#### Input data
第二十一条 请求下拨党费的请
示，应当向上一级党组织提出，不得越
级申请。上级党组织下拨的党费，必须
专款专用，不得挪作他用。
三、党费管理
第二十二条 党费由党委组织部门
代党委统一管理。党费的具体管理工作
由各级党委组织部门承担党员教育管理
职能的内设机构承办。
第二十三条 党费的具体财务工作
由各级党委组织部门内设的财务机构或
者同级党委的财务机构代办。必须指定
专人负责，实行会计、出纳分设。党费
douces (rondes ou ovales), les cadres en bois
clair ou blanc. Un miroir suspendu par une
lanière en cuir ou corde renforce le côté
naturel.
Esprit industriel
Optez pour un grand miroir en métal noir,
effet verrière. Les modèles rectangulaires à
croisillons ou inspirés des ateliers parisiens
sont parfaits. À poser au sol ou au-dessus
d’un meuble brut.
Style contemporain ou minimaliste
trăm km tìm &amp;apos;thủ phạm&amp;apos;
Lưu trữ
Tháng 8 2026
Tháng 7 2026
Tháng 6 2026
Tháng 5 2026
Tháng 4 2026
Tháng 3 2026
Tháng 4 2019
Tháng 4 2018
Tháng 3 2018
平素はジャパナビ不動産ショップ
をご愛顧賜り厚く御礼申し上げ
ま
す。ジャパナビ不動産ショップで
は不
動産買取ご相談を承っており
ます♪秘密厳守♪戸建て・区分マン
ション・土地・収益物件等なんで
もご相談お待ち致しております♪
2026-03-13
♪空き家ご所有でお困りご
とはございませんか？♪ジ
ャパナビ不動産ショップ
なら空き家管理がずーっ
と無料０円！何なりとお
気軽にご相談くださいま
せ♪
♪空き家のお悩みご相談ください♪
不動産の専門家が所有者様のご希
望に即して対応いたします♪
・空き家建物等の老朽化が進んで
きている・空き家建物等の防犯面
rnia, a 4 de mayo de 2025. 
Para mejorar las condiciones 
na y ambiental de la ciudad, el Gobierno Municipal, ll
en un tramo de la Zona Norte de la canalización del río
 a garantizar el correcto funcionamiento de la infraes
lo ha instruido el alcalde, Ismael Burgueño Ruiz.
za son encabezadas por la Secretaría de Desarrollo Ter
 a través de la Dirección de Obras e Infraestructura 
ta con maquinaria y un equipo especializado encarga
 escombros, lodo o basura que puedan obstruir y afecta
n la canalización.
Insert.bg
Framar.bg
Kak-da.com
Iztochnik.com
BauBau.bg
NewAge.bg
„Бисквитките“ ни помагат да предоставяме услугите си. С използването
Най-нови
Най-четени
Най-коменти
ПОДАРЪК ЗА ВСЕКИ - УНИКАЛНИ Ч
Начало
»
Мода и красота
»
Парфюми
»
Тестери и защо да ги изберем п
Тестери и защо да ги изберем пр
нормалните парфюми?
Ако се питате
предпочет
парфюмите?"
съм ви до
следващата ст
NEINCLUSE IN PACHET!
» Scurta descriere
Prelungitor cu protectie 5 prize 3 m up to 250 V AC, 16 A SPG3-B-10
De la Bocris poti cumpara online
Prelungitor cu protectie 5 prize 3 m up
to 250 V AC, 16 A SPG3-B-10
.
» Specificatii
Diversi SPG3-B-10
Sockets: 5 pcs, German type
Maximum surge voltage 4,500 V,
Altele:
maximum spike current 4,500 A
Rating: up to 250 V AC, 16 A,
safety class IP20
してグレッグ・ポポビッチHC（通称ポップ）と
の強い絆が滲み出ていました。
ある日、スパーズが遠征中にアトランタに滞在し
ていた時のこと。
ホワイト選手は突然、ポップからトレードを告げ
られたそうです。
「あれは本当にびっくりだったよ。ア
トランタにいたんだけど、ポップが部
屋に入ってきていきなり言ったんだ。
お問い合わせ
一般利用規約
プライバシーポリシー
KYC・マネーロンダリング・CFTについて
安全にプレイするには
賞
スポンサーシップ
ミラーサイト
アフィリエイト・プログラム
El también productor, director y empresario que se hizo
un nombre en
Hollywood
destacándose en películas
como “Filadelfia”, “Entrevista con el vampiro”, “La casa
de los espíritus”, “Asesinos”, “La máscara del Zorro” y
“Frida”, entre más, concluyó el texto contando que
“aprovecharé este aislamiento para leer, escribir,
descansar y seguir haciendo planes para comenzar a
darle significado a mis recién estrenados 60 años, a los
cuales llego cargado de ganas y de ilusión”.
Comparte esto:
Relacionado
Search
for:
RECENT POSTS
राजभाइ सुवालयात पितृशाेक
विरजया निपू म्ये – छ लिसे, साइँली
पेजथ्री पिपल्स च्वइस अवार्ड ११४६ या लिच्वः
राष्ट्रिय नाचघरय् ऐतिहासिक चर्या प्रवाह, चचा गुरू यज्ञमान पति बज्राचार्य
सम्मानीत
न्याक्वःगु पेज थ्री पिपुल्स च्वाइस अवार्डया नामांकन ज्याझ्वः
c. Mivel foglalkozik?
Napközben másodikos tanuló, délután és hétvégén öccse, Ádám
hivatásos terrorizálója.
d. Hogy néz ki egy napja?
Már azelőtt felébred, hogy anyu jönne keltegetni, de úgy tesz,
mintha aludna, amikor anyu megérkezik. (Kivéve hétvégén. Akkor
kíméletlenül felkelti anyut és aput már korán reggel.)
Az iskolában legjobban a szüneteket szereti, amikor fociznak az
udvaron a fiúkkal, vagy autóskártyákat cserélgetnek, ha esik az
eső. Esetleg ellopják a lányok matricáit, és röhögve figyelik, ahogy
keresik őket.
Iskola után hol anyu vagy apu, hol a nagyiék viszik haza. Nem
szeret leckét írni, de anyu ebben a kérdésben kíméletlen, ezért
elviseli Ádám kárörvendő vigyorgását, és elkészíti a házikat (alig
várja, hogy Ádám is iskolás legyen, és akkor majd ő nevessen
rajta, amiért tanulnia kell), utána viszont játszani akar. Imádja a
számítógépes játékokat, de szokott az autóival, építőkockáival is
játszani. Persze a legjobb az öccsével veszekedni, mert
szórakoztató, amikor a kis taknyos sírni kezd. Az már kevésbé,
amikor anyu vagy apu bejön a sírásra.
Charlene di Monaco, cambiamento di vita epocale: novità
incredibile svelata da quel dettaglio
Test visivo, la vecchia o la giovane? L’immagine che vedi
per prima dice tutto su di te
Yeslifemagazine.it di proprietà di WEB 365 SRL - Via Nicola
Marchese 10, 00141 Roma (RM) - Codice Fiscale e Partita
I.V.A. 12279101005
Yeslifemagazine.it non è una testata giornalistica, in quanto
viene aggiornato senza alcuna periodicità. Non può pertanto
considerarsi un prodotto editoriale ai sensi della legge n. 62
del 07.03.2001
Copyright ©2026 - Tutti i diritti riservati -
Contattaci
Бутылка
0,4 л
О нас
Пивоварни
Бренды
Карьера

#### Task prompt
Give back the records above exactly, limited to the lines between the one holding "d’un meuble brut." and the one holding "Para mejorar las condiciones", inclusive.

#### Written solution
d’un meuble brut.
Style contemporain ou minimaliste
trăm km tìm &amp;apos;thủ phạm&amp;apos;
Lưu trữ
Tháng 8 2026
Tháng 7 2026
Tháng 6 2026
Tháng 5 2026
Tháng 4 2026
Tháng 3 2026
Tháng 4 2019
Tháng 4 2018
Tháng 3 2018
平素はジャパナビ不動産ショップ
をご愛顧賜り厚く御礼申し上げ
ま
す。ジャパナビ不動産ショップで
は不
動産買取ご相談を承っており
ます♪秘密厳守♪戸建て・区分マン
ション・土地・収益物件等なんで
もご相談お待ち致しております♪
2026-03-13
♪空き家ご所有でお困りご
とはございませんか？♪ジ
ャパナビ不動産ショップ
なら空き家管理がずーっ
と無料０円！何なりとお
気軽にご相談くださいま
せ♪
♪空き家のお悩みご相談ください♪
不動産の専門家が所有者様のご希
望に即して対応いたします♪
・空き家建物等の老朽化が進んで
きている・空き家建物等の防犯面
rnia, a 4 de mayo de 2025. 
Para mejorar las condiciones 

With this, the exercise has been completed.